To reduce the dimensionality of the non-aroma attributes, we apply PCA with one component. Since the descriptors within the non-aroma categories are quite uni-dimensional (e.g. low tannin vs. high tannin), we are able to capture the vast majority of the variation within these attributes in just this one dimension. The resulting scalars are normalized between 0 and 1 using a MinMax Scalar.

We are left with a dataset with 500 different types of wine, each with a 300-dimensional aroma vector, a scalar for body and six scalars for each of the other non-aroma attributes.

Pairing Wine with Food

Now for the fun part. What wines can we drink with our Chicago-style hotdog? We need to specify rules for how to match food with wine. We can use a 5-step process inspired by the wine pairing tips laid out in the fantastic book Wine Folly: Magnum Edition: The Master Guide.

(I) The body of the wine should roughly match the body of the food.

(II) Exclude any wines that have non-aroma attributes that are discordant (inharmonious) matches with the non-aromas in the food. Discordant matches are shown in the grey lines below.

Wine Folly flavor pairing chart

(III) Use some rules of thumb to eliminate wines that do not match well (wine should be more acidic than the food, wine should be sweeter than the food, bitter wines do not pair with bitter foods).

(IV) Identify which pairings are congruent or contrasting. Congruent pairings have strong non-aromas that can also be found in the food. Contrasting pairings have strong non-aromas that are harmonious matches with the non-aromas in the food. These matches are denoted by the blue lines in the diagram above. Eliminate any pairings that are not congruent or contrasting.

(V) Rank the remaining wines by the closeness of the wine aroma embeddings to the food embedding. This ensures that food is matched to wines with similar nuanced flavors.

Results

So, what to drink with our Chicago-style hotdog? RoboSomm gives us four suggestions:

The pairing suggestions are very diverse, ranging from a New Zealand Pinot Noir to a Chardonnay from the Inland Valleys in California. All of the pairings have good acidity to match the sourness of the relish, pickle and sport pepper. The fattiness of the Chardonnay mirrors the fattiness of the food. The pairings are medium to full-bodied to match the body of our hotdog. The complementary wine aromas driving the pairing are pepper, smoke and spice; flavors that are reflected in the sausage of our hotdog.

Let’s take RoboSomm for another spin. What about a very different food, like a delicious appetizer with cucumber, smoked salmon, sour cream and dill?

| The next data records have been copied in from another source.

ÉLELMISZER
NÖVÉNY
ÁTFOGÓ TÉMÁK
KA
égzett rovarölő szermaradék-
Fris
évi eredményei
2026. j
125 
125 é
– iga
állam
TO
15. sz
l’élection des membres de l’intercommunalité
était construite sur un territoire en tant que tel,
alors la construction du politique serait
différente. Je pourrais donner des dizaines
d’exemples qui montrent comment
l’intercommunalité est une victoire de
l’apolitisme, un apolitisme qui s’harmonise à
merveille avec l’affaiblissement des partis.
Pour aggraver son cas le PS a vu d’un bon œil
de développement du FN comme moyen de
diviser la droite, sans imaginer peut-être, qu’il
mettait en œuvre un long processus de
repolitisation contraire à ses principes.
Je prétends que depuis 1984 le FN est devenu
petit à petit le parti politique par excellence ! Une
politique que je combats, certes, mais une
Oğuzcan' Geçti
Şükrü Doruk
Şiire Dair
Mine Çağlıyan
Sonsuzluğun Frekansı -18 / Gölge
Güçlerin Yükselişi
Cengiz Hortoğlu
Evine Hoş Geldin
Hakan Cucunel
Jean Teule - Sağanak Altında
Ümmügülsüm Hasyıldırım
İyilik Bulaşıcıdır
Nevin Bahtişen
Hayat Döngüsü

Smoked Salmon Cucumber Bites

This has a different profile from our hotdog, with a little more fattiness coming through from the salmon and the sour cream. The body is a little lighter due to the influence of the fish and the cucumber, but is still medium due to the presence of the sour cream.

Excellent! We have a couple of white wine options. The wines have a good amount of acid to complement the freshness of the food, and all exhibit some salinity to accompany the smoked salmon. The lemon aromas in the Alsace White Blend and the Israel Chardonnay are good matches with the cucumber and salmon, while the Sauvignon Blanc and New Zealand Pinot have herbal notes that underline the dill in our food.

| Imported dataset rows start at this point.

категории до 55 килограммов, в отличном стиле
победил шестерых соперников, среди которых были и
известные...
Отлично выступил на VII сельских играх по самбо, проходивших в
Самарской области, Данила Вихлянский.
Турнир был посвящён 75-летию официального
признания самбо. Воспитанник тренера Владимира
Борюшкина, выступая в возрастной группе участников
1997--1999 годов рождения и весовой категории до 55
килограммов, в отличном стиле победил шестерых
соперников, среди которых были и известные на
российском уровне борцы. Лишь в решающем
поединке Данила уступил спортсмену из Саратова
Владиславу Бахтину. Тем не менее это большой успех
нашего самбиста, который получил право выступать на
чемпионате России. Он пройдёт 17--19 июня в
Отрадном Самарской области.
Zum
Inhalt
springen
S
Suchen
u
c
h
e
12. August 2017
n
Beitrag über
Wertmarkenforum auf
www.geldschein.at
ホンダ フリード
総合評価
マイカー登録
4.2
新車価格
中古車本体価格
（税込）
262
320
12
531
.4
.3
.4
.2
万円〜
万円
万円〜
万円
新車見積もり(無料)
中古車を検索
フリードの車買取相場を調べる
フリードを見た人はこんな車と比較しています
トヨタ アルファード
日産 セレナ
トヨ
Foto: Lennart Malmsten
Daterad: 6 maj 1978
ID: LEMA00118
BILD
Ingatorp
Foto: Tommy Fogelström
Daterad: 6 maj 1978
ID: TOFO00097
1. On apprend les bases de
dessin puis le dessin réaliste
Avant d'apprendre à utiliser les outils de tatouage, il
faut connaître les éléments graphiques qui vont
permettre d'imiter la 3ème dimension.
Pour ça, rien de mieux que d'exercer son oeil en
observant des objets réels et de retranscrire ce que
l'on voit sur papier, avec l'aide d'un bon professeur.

Our meal wouldn’t be complete without a dessert. Let’s see what wines we could drink with a beautiful slice of peach pie.

Lattice-Top Peach Pie

The peach pie has a very different non-aroma profile than the foods we have tested so far, with lots of sweetness and fat, and some acidity coming from the fruit.

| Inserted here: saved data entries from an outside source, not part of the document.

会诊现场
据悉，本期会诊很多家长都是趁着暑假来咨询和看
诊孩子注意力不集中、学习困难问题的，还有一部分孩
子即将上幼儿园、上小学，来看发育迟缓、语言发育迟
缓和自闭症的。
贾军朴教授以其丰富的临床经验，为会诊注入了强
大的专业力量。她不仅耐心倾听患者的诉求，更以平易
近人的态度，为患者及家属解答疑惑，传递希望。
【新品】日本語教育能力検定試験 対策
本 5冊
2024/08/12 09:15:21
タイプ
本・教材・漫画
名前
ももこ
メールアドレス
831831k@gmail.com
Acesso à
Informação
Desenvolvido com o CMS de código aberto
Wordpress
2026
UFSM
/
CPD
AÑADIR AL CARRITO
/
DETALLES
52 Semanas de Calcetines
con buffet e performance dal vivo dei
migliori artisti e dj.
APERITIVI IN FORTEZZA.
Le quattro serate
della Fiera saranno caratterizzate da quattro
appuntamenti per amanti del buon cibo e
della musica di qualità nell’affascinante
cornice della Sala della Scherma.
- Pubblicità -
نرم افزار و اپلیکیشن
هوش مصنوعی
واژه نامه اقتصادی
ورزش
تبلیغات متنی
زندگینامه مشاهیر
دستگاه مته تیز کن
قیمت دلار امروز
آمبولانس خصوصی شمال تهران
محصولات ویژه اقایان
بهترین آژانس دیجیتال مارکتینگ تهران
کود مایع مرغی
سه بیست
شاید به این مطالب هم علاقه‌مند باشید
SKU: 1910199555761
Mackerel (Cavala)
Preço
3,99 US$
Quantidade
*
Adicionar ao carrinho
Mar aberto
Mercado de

The wine suggestions are congruent pairings, reflecting the sweetness in our food and the acidity of the peach. Idaho Riesling appears to be a great match with its intense tree fruit aromas and racy acidity. The other suggestions have strong sweet notes too, accompanied by peach aromas to mirror the food.

Conclusion

RoboSomm is able to produce fairly sensible wine pairing suggestions using solely Natural Language-based techniques. This novel approach to generating pairings is promising and opens the door to more out-of-the-box ways of matching wine with food.

For now, let’s raise a glass (of Pinot Noir, Merlot or Chardonnay) to the Chicago-style hotdog.